The crisis is evolving. In August 2025, Minnesota joined roughly two dozen U.S. states in suing TikTok, charging it with deceptive practices—designing algorithms that exploit youthful vulnerabilities for addictive engagement, ignoring the mental toll. In parallel, a sweeping class-action lawsuit has school districts, including those in San Antonio, linking platforms like Instagram, YouTube, and TikTok to a youth mental-health crisis—calling for accountability and safer practices. At the federal level, a bill known as the Kids Online Safety Act (KOSA) is gaining traction. It seeks to enforce a “duty of care,” letting teens opt out of algorithmic pushes and requiring platforms to undergo audits to protect young users.

But numbers and courts don’t capture the core of the tale. The real tragedy lies in the everyday, where a teen, alone in a moment of pain, encounters a video that nudges them from curiosity to compulsion. In that scroll, there’s no guardian, just a relentless feed pulling, pushing, seducing. Researchers found that disturbing short-form videos recommended to young users carry darker visual features—subtle yet psychologically harmful triggers that blend into the feed unnoticed. We need empathy—not just outrage. Behind each lawsuit is a family shattered, a teen unseen until after it’s too late. Behind each algorithm is an unseen code that optimizes for time-on-screen, indifferent to well-being. That indifference, disguised as entertainment, is what makes this crisis uniquely perilous.

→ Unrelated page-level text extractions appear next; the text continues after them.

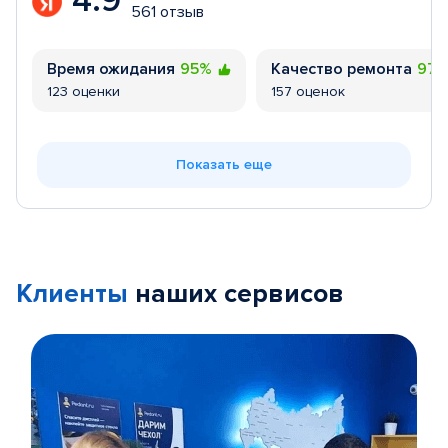
4.9
561 отзыв
Время ожидания
95%
Качество ремонта
97
123 оценки
157 оценок
Показать еще
Клиенты
наших сервисов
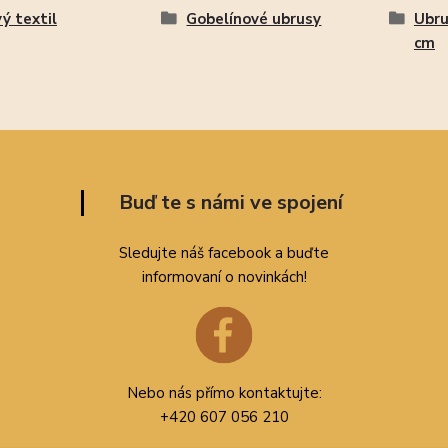
ý textil
Gobelínové ubrusy
Ubru
cm
Buď te s námi ve spojení
Sledujte náš facebook a buďte
informovaní o novinkách!
Nebo nás přímo kontaktujte:
+420 607 056 210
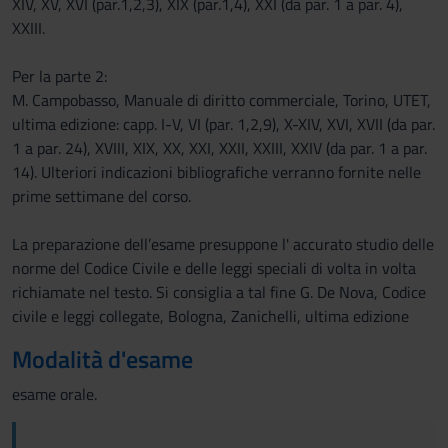
XIV, XV, XVI (par.1,2,3), XIX (par.1,4), XXI (da par. 1 a par. 4),
XXIII.
Per la parte 2:
M. Campobasso, Manuale di diritto commerciale, Torino, UTET,
ultima edizione: capp. I-V, VI (par. 1,2,9), X-XIV, XVI, XVII (da par.
1 a par. 24), XVIII, XIX, XX, XXI, XXII, XXIII, XXIV (da par. 1 a par.
14). Ulteriori indicazioni bibliografiche verranno fornite nelle
prime settimane del corso.
La preparazione dell’esame presuppone l' accurato studio delle
norme del Codice Civile e delle leggi speciali di volta in volta
richiamate nel testo. Si consiglia a tal fine G. De Nova, Codice
civile e leggi collegate, Bologna, Zanichelli, ultima edizione
Modalità d'esame
esame orale.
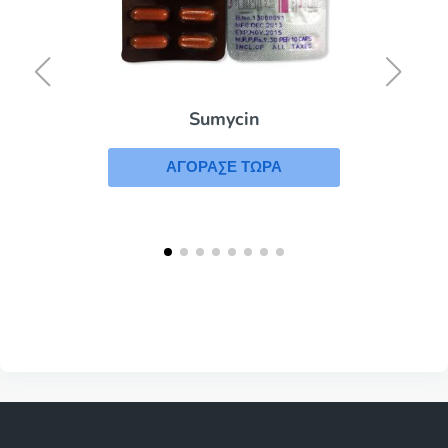
Sumycin
ΑΓΟΡΑΣΕ ΤΩΡΑ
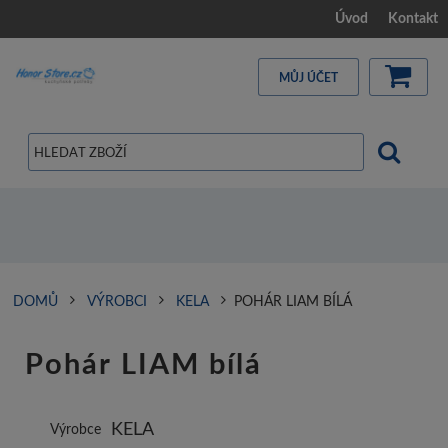
Úvod
Kontakt
MŮJ ÚČET
DOMŮ
VÝROBCI
KELA
POHÁR LIAM BÍLÁ
Pohár LIAM bílá
KELA
Výrobce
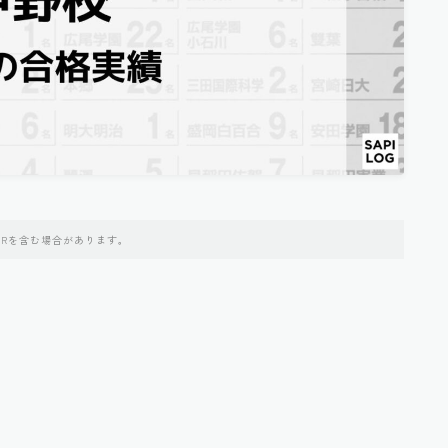
PRを含む場合があります。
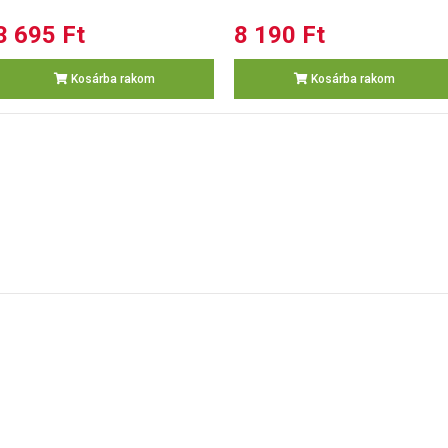
3 695 Ft
8 190 Ft
Kosárba rakom
Kosárba rakom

Social media isn’t inherently evil—it’s a tool, one that has connected millions, built communities, and created opportunities. But unchecked, it becomes a silent predator. Teen voices deserve safety, not sensationalism. Parents need better tools, and platforms must choose humanity over metrics. In that sense, the documentary Can’t Look Away: The Case Against Social Media holds a mirror to society. It follows grieving families and lawyers at the Social Media Victims Law Center, shining light on the dark interplay between algorithms and adolescent despair.